All right, so that’s an initial foray into nutrition, which is the second pillar of Total Health Dentistry. In this episode, we started with pre-pregnancy stocking the shelves, working our way through the childbearing years, the public school years, early busy adulthood, the often manic middle years, and finally the senior years. I’ve tried to share with you some key points at each stage to help you with your nutrition goals wherever you may be along this journey. The next episode will be on the dark horse and my personal darling of the three pillars of Total Health Dentistry, namely structure.
Thank you again for listening to this episode on the second pillar of Total Health Dentistry about nutrition. We covered a wide spectrum of topics and in fact age groups starting from nutritional considerations from when before you’re pregnant, going into pregnancy with stocked shelves, during pregnancy, the vital school years, early adulthood, middle years, and senior years. Please join us next time as we move on to the third pillar of Total Health Dentistry, which is structure. Stay tuned.
Legal:
Please note that Dr. Ali Farahani is a general dentist and that Total Health Dentistry is not a specialty of dentistry. While we make every effort to broadcast correct information, dentistry is a constantly changing science and art. One doctor may have a different way of doing things from another. Dr. Ali Farahani is simply presenting his views and opinions that will be as evidenced based as possible. We welcome any comments, suggestions, or corrections of error.

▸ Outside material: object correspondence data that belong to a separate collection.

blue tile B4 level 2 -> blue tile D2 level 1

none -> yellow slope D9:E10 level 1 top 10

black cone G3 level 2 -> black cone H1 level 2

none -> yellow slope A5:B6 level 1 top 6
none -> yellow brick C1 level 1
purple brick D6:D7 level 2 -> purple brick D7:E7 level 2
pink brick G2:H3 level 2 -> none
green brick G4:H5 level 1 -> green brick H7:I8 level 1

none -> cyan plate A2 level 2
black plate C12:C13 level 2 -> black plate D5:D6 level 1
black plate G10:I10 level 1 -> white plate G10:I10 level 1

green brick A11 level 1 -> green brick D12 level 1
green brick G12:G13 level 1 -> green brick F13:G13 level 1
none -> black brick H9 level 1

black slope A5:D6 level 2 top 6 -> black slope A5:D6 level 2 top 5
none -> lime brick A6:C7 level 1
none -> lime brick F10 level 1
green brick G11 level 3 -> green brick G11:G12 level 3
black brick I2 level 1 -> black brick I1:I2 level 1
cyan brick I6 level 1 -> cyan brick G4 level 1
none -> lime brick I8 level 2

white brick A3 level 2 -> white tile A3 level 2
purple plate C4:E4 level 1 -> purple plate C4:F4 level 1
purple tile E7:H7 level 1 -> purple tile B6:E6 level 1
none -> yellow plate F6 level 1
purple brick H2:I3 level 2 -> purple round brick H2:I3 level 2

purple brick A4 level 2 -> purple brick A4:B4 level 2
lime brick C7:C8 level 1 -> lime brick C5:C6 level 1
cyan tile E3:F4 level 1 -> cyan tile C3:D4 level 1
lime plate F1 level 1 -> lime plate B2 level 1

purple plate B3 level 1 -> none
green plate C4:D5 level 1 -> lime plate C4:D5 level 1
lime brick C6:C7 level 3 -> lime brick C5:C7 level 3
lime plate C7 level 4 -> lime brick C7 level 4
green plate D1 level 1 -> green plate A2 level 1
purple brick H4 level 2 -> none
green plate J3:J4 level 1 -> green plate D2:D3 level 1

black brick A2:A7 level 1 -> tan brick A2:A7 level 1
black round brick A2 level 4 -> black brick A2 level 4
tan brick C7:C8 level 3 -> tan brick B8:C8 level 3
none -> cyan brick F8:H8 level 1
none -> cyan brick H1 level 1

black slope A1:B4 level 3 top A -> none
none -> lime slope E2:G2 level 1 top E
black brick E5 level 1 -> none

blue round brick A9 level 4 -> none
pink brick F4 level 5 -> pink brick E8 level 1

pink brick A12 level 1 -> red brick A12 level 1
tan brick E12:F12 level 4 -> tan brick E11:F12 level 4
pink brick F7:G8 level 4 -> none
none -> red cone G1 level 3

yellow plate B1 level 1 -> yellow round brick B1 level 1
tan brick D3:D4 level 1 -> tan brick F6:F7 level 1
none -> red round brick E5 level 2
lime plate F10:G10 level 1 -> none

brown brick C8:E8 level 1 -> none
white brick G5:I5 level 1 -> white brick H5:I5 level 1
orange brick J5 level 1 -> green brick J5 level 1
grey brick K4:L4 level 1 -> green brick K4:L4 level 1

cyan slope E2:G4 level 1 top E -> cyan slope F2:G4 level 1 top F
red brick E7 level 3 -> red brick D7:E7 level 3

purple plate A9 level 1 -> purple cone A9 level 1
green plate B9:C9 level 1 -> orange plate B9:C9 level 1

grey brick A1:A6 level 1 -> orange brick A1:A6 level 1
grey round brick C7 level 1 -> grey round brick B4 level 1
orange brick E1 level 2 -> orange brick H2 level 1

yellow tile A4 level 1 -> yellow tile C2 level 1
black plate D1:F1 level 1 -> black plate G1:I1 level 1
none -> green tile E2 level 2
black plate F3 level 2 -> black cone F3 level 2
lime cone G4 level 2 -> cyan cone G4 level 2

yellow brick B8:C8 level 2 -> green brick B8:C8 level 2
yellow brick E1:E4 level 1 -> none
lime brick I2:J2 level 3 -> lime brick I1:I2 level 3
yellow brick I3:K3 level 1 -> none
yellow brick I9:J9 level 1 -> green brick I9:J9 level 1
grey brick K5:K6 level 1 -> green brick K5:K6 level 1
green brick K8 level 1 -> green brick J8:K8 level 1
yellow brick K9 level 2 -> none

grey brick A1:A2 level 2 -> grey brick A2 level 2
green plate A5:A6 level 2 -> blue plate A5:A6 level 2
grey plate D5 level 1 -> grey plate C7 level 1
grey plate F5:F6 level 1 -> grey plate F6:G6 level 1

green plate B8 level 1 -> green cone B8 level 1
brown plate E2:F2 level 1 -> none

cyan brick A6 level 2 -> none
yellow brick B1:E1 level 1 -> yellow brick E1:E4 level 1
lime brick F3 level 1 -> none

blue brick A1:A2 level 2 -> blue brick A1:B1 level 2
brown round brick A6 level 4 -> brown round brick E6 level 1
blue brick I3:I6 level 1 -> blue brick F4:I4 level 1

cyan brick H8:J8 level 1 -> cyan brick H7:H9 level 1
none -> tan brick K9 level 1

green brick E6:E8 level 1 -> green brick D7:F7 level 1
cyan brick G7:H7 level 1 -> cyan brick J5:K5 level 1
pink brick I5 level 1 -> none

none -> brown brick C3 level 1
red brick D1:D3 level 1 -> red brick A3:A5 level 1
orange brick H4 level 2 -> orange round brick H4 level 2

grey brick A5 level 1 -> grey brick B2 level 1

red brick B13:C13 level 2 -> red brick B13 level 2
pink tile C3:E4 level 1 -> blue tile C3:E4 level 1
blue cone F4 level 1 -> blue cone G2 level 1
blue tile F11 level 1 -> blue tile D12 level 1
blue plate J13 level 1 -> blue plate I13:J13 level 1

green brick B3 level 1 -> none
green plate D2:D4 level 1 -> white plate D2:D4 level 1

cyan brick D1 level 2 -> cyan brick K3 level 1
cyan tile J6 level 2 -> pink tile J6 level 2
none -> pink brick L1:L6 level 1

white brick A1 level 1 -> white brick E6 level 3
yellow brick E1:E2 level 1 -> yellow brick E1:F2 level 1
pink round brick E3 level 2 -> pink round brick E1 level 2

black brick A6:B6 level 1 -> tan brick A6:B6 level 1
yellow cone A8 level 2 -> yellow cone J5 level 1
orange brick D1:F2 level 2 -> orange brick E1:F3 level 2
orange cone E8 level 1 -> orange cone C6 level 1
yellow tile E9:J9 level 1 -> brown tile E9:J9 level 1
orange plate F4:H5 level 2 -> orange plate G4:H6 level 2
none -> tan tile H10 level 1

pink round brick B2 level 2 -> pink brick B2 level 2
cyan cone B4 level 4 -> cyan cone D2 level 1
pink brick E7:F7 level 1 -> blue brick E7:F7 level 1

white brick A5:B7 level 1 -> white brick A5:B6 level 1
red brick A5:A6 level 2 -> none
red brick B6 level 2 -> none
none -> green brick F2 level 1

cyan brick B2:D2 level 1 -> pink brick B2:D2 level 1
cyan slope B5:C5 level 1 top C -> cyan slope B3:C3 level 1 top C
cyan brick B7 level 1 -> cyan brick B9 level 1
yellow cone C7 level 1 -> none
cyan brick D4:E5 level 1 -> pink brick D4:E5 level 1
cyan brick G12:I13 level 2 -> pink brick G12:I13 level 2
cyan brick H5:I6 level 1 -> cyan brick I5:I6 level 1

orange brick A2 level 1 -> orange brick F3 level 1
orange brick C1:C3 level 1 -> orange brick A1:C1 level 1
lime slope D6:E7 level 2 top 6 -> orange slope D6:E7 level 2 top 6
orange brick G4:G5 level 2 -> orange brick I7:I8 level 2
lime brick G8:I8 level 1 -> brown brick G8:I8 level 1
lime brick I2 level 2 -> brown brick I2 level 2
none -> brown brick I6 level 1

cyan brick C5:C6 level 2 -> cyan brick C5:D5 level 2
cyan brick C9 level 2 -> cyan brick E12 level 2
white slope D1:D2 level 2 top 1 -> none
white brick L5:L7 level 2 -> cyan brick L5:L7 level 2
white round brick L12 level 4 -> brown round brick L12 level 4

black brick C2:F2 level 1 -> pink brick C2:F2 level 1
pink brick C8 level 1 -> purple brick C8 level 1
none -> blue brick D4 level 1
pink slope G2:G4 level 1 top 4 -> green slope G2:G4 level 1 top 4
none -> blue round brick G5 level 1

Dr. Ali Farahani takes no money from drug or device companies. By listening to this podcast or reading this blog you agree not to use this podcast or blog as medical advice to treat any medical condition in either yourself or others, including, but not limited to patients that you are treating. Consult your own physician for any medical issues that you may be having. This entire disclaimer also applies to any guests or contributors to the podcast or blog. Under no circumstances shall Sante Family Dental, Dr. A. Farahani Dentistry Professional Corporation or Dr. Ali Farahani, or any of their employees, associates, or affiliates, any of the guests or contributors to the podcast or blog, be responsible for damages arising from use of this podcast or blog.